Summary
EOG Resources Inc. (EOG) filed an 8-K on July 17, 2012, to disclose its financial risk management activities and derivative contracts. The company anticipates a non-cash gain of $188.4 million from the mark-to-market accounting of its crude oil and natural gas derivative contracts for the second quarter of 2012. Additionally, EOG reported a net cash inflow of $173.2 million from settled derivative contracts during the same period, indicating a positive impact on current cash flows. The filing provides detailed breakdowns of EOG's crude oil and natural gas derivative positions as of July 17, 2012, including notional volumes and weighted average prices for various periods through 2014, offering investors insight into the company's hedging strategies and potential future revenue protection. Investors should note that EOG utilizes derivative contracts to enhance revenue certainty and manage price risk. The disclosed derivative positions cover significant volumes for both crude oil and natural gas, with varying expiration dates and strike prices. The company also highlights the potential for counterparties to exercise options that could increase notional volumes and alter average prices for certain periods in 2012 and 2013, which is a key factor for understanding the company's future hedging exposure.
Key Highlights
- 1EOG Resources expects a non-cash mark-to-market gain of $188.4 million on its derivative contracts for Q2 2012.

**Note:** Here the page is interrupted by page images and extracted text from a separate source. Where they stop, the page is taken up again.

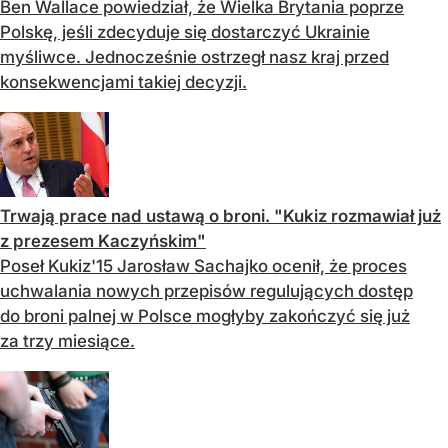
Ben Wallace powiedział, że Wielka Brytania poprze
Polskę, jeśli zdecyduje się dostarczyć Ukrainie
myśliwce. Jednocześnie ostrzegł nasz kraj przed
konsekwencjami takiej decyzji.
Trwają prace nad ustawą o broni. "Kukiz rozmawiał już
z prezesem Kaczyńskim"
Poseł Kukiz'15 Jarosław Sachajko ocenił, że proces
uchwalania nowych przepisów regulujących dostęp
do broni palnej w Polsce mogłyby zakończyć się już
za trzy miesiące.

- 2The company realized a net cash inflow of $173.2 million from settled derivative contracts in Q2 2012.
- 3Detailed schedules of crude oil derivative contracts are provided, covering volumes and prices through August 2013, with potential extensions.
- 4Natural gas derivative contracts are detailed, with volumes and prices through December 2014, and potential increases in volume due to counterparty options.
- 5The company uses derivative contracts (collars, swaps, options) to manage price risk and enhance revenue certainty.
- 6EOG utilizes mark-to-market accounting for its financial commodity derivative contracts.
- 7The filing includes a comprehensive list of risk factors that could impact the company's forward-looking statements.